ASSIGNMENT. Across the entries below, determine how many lines include the word "Angaben". State only the resulting number.

AVAILABLE DATA.
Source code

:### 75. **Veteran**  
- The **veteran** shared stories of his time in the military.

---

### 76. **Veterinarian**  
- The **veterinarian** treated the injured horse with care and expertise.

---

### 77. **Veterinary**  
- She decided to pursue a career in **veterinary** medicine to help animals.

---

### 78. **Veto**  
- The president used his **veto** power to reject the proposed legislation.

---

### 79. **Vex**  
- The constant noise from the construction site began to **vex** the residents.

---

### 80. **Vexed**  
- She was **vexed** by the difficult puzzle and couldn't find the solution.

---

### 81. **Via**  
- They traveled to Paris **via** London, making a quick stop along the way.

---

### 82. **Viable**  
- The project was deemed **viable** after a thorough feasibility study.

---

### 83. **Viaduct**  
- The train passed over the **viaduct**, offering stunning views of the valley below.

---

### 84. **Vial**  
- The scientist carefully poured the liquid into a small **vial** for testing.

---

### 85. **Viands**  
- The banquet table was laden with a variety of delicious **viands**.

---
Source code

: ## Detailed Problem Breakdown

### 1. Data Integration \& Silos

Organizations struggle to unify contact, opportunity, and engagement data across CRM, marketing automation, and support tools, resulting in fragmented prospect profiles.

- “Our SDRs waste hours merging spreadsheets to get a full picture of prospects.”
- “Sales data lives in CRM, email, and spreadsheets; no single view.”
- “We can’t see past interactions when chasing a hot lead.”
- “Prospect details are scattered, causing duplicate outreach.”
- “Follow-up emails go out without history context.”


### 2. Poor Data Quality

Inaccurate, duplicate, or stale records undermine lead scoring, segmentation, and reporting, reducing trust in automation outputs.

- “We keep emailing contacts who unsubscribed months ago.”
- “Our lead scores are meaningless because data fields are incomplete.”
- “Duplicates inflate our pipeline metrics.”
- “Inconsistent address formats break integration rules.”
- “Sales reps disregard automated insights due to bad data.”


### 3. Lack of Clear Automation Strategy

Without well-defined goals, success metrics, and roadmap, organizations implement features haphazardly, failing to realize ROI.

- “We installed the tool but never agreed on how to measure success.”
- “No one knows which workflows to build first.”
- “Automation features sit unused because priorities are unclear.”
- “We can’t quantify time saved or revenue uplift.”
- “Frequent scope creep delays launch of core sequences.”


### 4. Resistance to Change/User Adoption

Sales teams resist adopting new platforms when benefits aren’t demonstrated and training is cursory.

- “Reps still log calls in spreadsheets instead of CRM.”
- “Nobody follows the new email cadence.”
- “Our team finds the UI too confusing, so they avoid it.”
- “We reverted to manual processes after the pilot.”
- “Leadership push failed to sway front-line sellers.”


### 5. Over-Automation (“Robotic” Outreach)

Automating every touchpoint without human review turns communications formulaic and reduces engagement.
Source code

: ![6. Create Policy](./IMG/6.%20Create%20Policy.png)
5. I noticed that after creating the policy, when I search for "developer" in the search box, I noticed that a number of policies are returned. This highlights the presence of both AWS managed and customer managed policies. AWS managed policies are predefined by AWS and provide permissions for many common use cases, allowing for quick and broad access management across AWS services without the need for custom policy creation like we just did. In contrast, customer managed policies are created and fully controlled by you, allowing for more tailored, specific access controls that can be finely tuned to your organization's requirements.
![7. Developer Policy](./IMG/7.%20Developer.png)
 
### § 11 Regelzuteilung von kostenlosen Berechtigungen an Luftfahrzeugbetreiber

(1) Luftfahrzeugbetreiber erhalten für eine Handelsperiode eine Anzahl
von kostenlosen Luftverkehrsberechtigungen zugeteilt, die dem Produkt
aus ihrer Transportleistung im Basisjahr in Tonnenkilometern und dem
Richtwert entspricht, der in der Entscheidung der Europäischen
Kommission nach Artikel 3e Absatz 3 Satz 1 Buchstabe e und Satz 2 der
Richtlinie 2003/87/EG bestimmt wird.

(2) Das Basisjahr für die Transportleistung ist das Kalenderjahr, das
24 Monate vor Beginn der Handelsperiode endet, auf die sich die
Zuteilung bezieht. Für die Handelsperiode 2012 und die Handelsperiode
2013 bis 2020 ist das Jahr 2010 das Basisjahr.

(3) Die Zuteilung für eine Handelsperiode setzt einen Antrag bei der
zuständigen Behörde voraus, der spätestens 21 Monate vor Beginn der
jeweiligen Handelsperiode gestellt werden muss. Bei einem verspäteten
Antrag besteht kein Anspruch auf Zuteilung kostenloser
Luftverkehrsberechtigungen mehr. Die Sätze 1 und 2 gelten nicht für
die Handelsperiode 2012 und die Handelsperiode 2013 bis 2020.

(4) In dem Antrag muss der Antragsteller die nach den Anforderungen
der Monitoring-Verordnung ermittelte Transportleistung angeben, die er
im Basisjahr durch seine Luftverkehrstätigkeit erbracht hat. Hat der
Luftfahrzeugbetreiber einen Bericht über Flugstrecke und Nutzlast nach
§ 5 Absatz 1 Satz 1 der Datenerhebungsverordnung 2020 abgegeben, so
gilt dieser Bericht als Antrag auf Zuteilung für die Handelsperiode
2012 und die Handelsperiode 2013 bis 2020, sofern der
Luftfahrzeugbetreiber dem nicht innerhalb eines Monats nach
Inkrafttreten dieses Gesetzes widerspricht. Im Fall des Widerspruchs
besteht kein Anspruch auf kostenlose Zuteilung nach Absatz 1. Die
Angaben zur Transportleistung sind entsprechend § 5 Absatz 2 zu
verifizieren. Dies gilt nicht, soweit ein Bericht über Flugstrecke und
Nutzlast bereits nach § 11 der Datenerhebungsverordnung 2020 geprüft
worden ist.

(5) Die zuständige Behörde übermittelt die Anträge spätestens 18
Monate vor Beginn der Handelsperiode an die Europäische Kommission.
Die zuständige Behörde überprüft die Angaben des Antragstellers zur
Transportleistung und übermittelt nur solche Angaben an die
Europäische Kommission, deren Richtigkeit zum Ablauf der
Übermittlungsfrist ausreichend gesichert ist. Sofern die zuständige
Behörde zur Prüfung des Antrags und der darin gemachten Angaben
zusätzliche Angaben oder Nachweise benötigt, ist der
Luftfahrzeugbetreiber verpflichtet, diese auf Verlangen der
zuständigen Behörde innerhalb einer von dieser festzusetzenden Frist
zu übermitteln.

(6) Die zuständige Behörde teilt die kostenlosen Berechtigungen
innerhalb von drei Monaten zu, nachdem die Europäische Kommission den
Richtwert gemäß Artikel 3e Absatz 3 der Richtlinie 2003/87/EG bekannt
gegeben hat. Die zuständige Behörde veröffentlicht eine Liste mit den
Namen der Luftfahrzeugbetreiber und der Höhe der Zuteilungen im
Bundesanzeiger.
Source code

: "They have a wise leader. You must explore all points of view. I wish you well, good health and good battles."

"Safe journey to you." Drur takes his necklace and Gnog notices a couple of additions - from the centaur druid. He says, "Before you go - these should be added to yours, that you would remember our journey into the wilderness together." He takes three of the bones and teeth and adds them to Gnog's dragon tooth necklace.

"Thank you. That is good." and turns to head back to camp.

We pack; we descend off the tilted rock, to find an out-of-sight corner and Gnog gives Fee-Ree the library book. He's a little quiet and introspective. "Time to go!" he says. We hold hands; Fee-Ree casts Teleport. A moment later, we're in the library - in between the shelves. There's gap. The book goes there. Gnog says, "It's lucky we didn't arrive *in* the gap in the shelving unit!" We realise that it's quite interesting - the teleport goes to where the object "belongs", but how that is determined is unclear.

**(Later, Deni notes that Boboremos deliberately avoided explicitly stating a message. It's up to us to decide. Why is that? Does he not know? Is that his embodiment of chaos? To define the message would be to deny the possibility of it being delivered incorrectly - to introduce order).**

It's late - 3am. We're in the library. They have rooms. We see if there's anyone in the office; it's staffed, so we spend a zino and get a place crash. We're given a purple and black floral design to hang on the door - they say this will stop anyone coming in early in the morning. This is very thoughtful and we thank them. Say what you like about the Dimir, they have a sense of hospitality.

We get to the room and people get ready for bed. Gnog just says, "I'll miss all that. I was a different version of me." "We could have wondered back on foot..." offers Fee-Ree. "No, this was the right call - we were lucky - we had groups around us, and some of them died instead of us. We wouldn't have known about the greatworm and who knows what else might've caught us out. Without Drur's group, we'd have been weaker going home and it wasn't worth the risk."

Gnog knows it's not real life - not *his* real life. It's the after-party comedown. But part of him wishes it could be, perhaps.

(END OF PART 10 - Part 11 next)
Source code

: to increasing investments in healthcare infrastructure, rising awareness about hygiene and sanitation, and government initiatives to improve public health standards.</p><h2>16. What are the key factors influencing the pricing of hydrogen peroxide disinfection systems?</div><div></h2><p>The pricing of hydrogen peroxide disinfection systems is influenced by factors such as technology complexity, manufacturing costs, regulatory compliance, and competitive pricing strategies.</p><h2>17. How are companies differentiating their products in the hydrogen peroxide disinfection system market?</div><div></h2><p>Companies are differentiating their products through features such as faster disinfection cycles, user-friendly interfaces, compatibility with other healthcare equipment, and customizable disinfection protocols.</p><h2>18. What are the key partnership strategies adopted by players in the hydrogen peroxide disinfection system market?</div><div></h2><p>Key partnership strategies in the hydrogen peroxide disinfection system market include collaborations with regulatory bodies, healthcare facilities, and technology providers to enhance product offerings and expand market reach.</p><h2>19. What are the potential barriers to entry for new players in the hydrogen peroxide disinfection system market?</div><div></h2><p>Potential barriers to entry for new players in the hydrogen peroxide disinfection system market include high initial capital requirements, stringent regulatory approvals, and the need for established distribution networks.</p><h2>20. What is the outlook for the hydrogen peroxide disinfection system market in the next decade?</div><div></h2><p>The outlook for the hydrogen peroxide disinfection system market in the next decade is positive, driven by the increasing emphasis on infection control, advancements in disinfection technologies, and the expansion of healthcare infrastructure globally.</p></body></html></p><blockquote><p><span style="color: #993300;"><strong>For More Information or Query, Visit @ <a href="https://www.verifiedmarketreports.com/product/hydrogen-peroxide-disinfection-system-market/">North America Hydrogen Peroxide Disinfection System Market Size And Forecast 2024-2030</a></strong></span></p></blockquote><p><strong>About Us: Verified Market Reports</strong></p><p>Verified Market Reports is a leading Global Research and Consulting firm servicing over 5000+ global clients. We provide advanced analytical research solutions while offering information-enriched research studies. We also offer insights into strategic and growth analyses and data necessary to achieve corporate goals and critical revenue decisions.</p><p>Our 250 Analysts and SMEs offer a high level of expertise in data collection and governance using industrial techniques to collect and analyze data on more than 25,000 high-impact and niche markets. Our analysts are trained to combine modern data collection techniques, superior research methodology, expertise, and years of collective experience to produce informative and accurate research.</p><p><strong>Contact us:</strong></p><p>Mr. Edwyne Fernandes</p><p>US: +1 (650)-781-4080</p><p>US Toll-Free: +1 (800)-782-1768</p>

REPLY. 5